Japan, the recent host of the G20 summit, is attempting to mend its rift with Russia and strengthen bilateral ties. This issue at hand: four islands off the northwestern coast of Japan’s northernmost province, Hokkaido.

This has been a long-running dispute; since the end of the second World War, to be exact.What has lent the matter new urgency is North Korea’s nuclear weapons development.

In testing their missiles, North Korea invariably fires them east… toward Japan, whose leadership believe there is a credible threat of nuclear attack from Korea in the near future.

It might seem more logical for Japan to approach North Korea directly; however, they have not established formal diplomatic relations, possibly because there is substantial hostility on both sides of the table.

Approaching China might be equally futile. Beijing may well insist on some concession in return for approaching the North Korean government, with whom they are allied. That would perhaps be a concession that Japan may find difficult to afford.

That leaves Japan no choice but to cooperate with Russia in its effort to contain the North Korean threat. So far, the record number of talks have resulted in a stalemate.

Should China do more to rein in their ally, as the global community seems to think they should?

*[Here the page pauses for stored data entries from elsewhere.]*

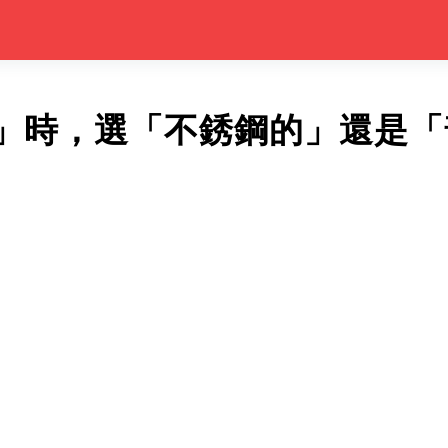
」時，選「不銹鋼的」還是「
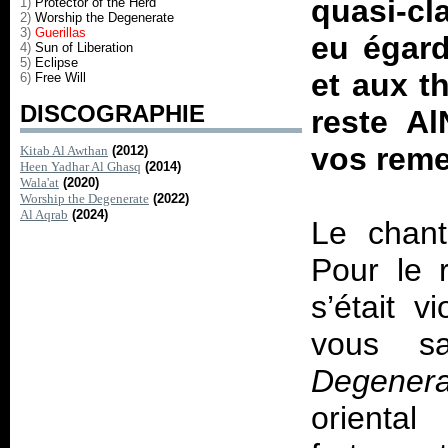
quasi-cl
1)
Protector of the Herd
2)
Worship the Degenerate
3)
Guerillas
eu égar
4)
Sun of Liberation
5)
Eclipse
et aux t
6)
Free Will
DISCOGRAPHIE
reste A
vos reme
Kitab Al Awthan
(2012)
Heen Yadhar Al Ghasq
(2014)
Wala'at
(2020)
Worship the Degenerate
(2022)
Al Aqrab
(2024)
Le chant
Pour le 
s’était 
vous s
Degenera
oriental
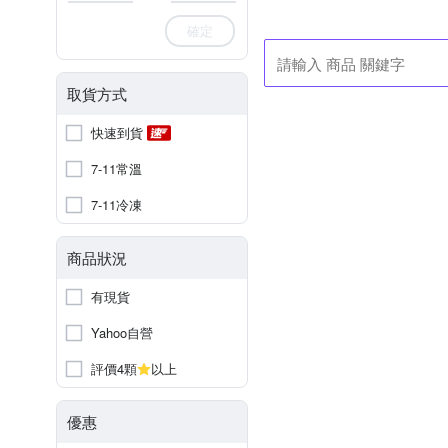
確定
取貨方式
快速到貨
7-11常溫
7-11冷凍
商品狀況
有現貨
Yahoo自營
評價4顆
以上
優惠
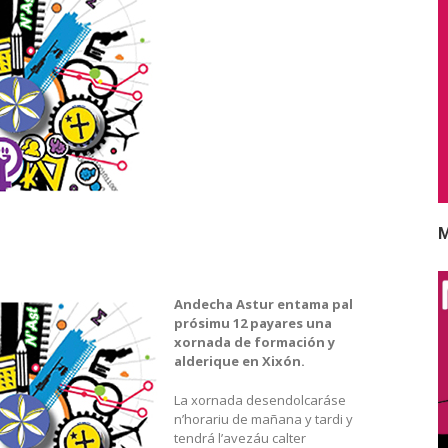
M
Andecha Astur entama pal
prósimu 12 payares una
xornada de formación y
alderique en Xixón.
La xornada desendolcaráse
n’horariu de mañana y tardi y
tendrá l’avezáu calter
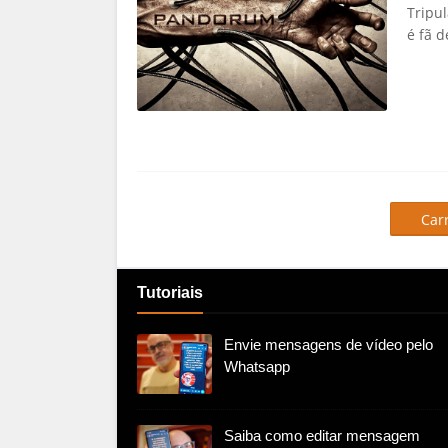
Tripu
é fã d
Car
Tutoriais
Envie mensagens de vídeo pelo
Whatsapp
Saiba como editar mensagem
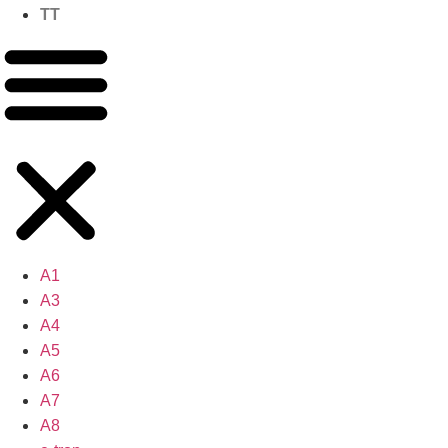
TT
A1
A3
A4
A5
A6
A7
A8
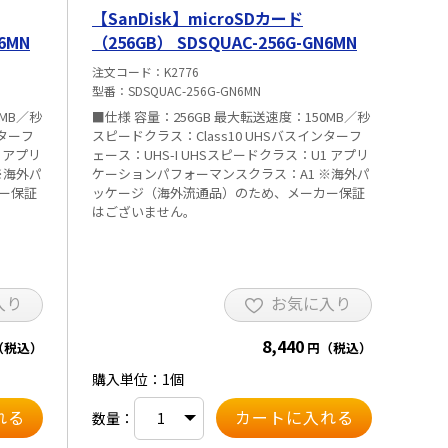
【SanDisk】microSDカード
6MN
（256GB） SDSQUAC-256G-GN6MN
注文コード
K2776
型番
SDSQUAC-256G-GN6MN
0MB／秒
■仕様 容量：256GB 最大転送速度：150MB／秒
ンターフ
スピードクラス：Class10 UHSバスインターフ
 アプリ
ェース：UHS-I UHSスピードクラス：U1 アプリ
※海外パ
ケーションパフォーマンスクラス：A1 ※海外パ
ー保証
ッケージ（海外流通品）のため、メーカー保証
はございません。
入り
お気に入り
8,440
（税込）
円（税込）
購入単位：1個
数量：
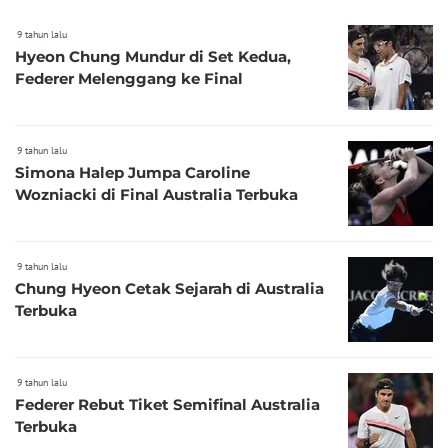
9 tahun lalu
Hyeon Chung Mundur di Set Kedua,
Federer Melenggang ke Final
9 tahun lalu
Simona Halep Jumpa Caroline
Wozniacki di Final Australia Terbuka
9 tahun lalu
Chung Hyeon Cetak Sejarah di Australia
Terbuka
9 tahun lalu
Federer Rebut Tiket Semifinal Australia
Terbuka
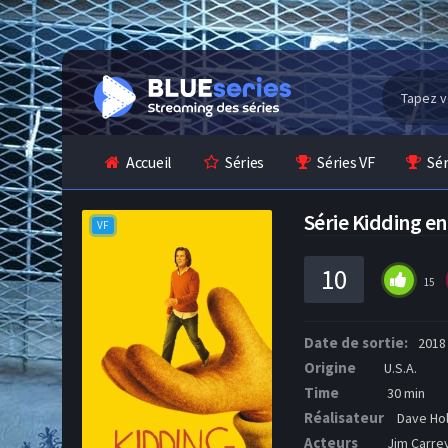
Accueil
Séries
Séries VF
Sé
Série Kidding e
VF
10
15
Date de sortie:
2018
Origine
U.S.A.
Time
30 min
Réalisateur
Dave Hol
Acteurs
Jim Carrey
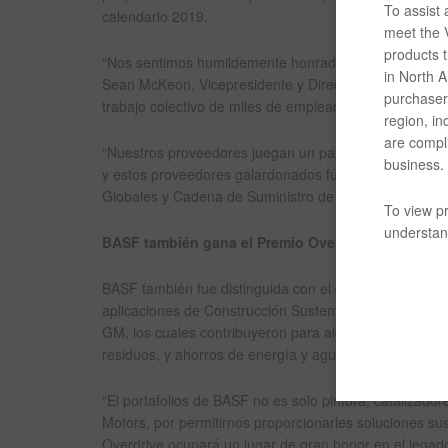
To assist
calendario 2019.
meet the V
products t
“Nos sentimos humildemente honrados de ser reconocid
in North Am
Sean McKeon, Vicepresidente y Director de Cuentas Pri
purchaser/
trabajo colectivo de miles de empleados de BASF y nu
region, in
are compli
“Nuestros proveedores juegan un papel clave para entr
business.
y estos proveedores galardonados fueron más allá de 
Globales y Cadena de Suministro de la GM.
To view pr
understand
BASF también gana el Premio Overdrive
BASF también fue distinguida con el codiciado Premio 
aplicaciones de Construcción Sustentable en proyectos 
GM, los cuales contribuyeron para alcanzar metas mu
residuos, y ahorros de energía y agua.
“El portafolios de BASF no es solo pintura, catalizador
Motors, por permitirnos proporcionarles soluciones sus
Overdrive ocupará un lugar de gran honor en el lega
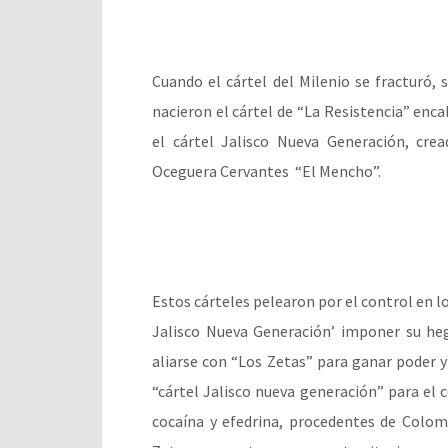
Cuando el cártel del Milenio se fracturó,
nacieron el cártel de “La Resistencia” enca
el cártel Jalisco Nueva Generación, cre
Oceguera Cervantes “El Mencho”.
Estos cárteles pelearon por el control en lo
Jalisco Nueva Generación’ imponer su heg
aliarse con “Los Zetas” para ganar poder y 
“cártel Jalisco nueva generación” para el c
cocaína y efedrina, procedentes de Colomb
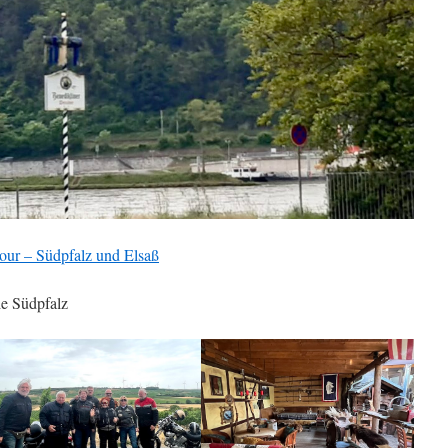
our – Südpfalz und Elsaß
ie Südpfalz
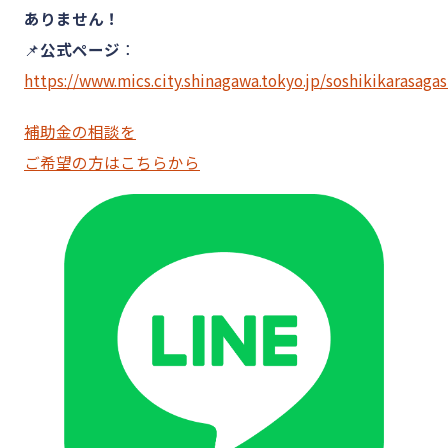
ありません！
📌
公式ページ
：
https://www.mics.city.shinagawa.tokyo.jp/soshikikarasaga
補助金の相談を
ご希望の方はこちらから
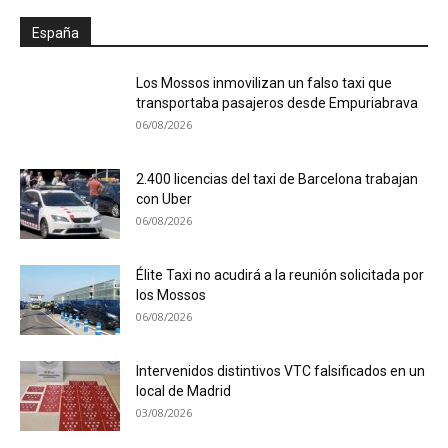
España
Los Mossos inmovilizan un falso taxi que
transportaba pasajeros desde Empuriabrava
06/08/2026
2.400 licencias del taxi de Barcelona trabajan
con Uber
06/08/2026
Élite Taxi no acudirá a la reunión solicitada por
los Mossos
06/08/2026
Intervenidos distintivos VTC falsificados en un
local de Madrid
03/08/2026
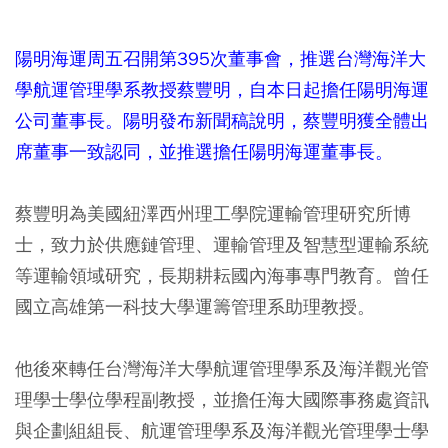
陽明海運周五召開第395次董事會，推選台灣海洋大
學航運管理學系教授蔡豐明，自本日起擔任陽明海運
公司董事長。陽明發布新聞稿說明，蔡豐明獲全體出
席董事一致認同，並推選擔任陽明海運董事長。
蔡豐明為美國紐澤西州理工學院運輸管理研究所博
士，致力於供應鏈管理、運輸管理及智慧型運輸系統
等運輸領域研究，長期耕耘國內海事專門教育。曾任
國立高雄第一科技大學運籌管理系助理教授。
他後來轉任台灣海洋大學航運管理學系及海洋觀光管
理學士學位學程副教授，並擔任海大國際事務處資訊
與企劃組組長、航運管理學系及海洋觀光管理學士學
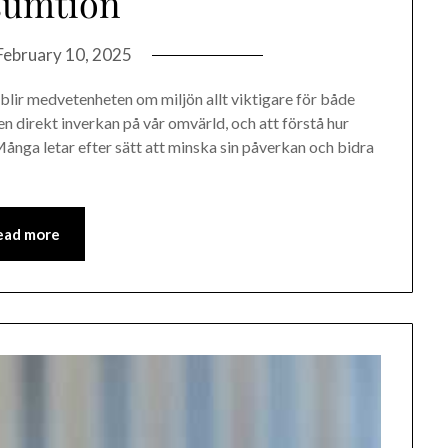
sumtion
February 10, 2025
r, blir medvetenheten om miljön allt viktigare för både
n direkt inverkan på vår omvärld, och att förstå hur
nga letar efter sätt att minska sin påverkan och bidra
ead more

The Republic of China is generally what people think of as Asia and she wields substantial influence throughout the world.

She may be the world’s most populated country, the most progressive and the most economically dynamic… but China is not Asia’s current geopolitical headliner.

That honour would go to a relatively small country with a minuscule GDP and virtually no international trade; a country with a population of just over 25 million – a number that only barely exceeds the population of Shanghai.

For good or ill, North Korea is currently the most geopolitically impactful country in Asia.